Note: NextP256K shows high memory in pubkey derivation (983 KB) due to one-time CGO initialization overhead, but this is amortized across operations.


Recommendations

Use NextP256K (CGO) when:

  • Maximum performance is critical
  • CGO is acceptable in your build environment
  • Low memory footprint is important
  • Verification speed is critical (7x faster)

Use P256K1Signer when:

  • Pure Go is required (no CGO)
  • Good balance of performance and simplicity
  • Lower memory allocations are preferred
  • You want to avoid external C dependencies

Use BtcecSigner when:

  • Pure Go is required
  • Key derivation performance matters (3.7x faster)
  • You're already using btcec in your project
  • Verification needs to be faster than P256K1 but CGO isn't available

Conclusion

The benchmarks demonstrate that:

  1. CGO implementations (NextP256K) provide significant performance advantages for cryptographic operations, especially verification (7x faster)
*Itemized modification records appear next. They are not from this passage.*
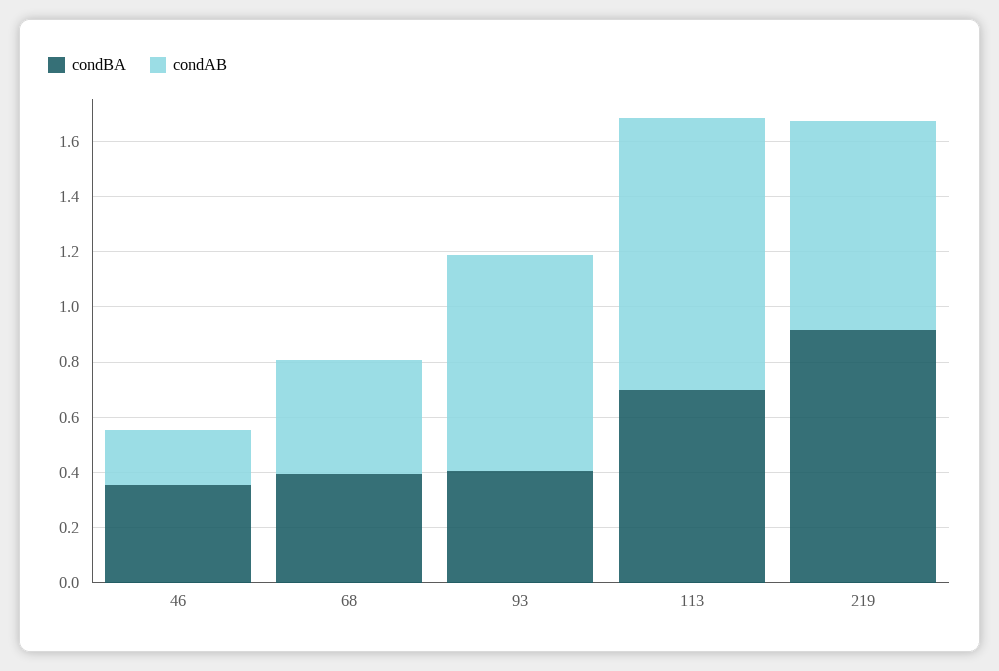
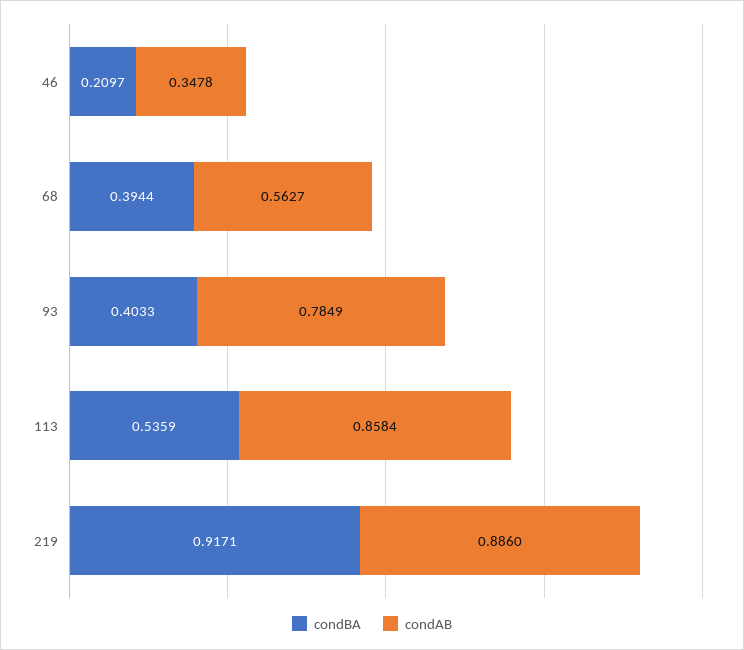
  {
    "condBA": {
-     "46": 0.35,
+     "46": 0.2097,
      "68": 0.3944,
      "93": 0.4033,
-     "113": 0.7,
+     "113": 0.5359,
      "219": 0.9171
    },
    "condAB": {
-     "46": 0.2,
+     "46": 0.3478,
-     "68": 0.4,
+     "68": 0.5627,
      "93": 0.7849,
-     "113": 1,
+     "113": 0.8584,
-     "219": 0.75
+     "219": 0.886
    }
  }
  2. Pure Go implementations are competitive for most operations, with Btcec showing strength in key derivation and verification

  3. P256K1Signer provides a good middle ground with reasonable performance and clean API

  4. Memory efficiency varies by operation, with NextP256K generally being most efficient

The choice between implementations depends on your specific requirements:

  • Performance-critical applications: Use NextP256K (CGO)
  • Pure Go requirements: Choose between Btcec (faster) or P256K1 (cleaner API)
  • Balance: P256K1Signer offers good performance with pure Go simplicity

Running the Benchmarks

To reproduce these benchmarks:

# Run all benchmarks
CGO_ENABLED=1 go test -tags=cgo ./bench -bench=. -benchmem

# Run specific operation
CGO_ENABLED=1 go test -tags=cgo ./bench -bench=BenchmarkSign

# Run specific implementation
CGO_ENABLED=1 go test -tags=cgo ./bench -bench=Benchmark.*_P256K1

Note: All benchmarks require CGO to be enabled (CGO_ENABLED=1) and the cgo build tag.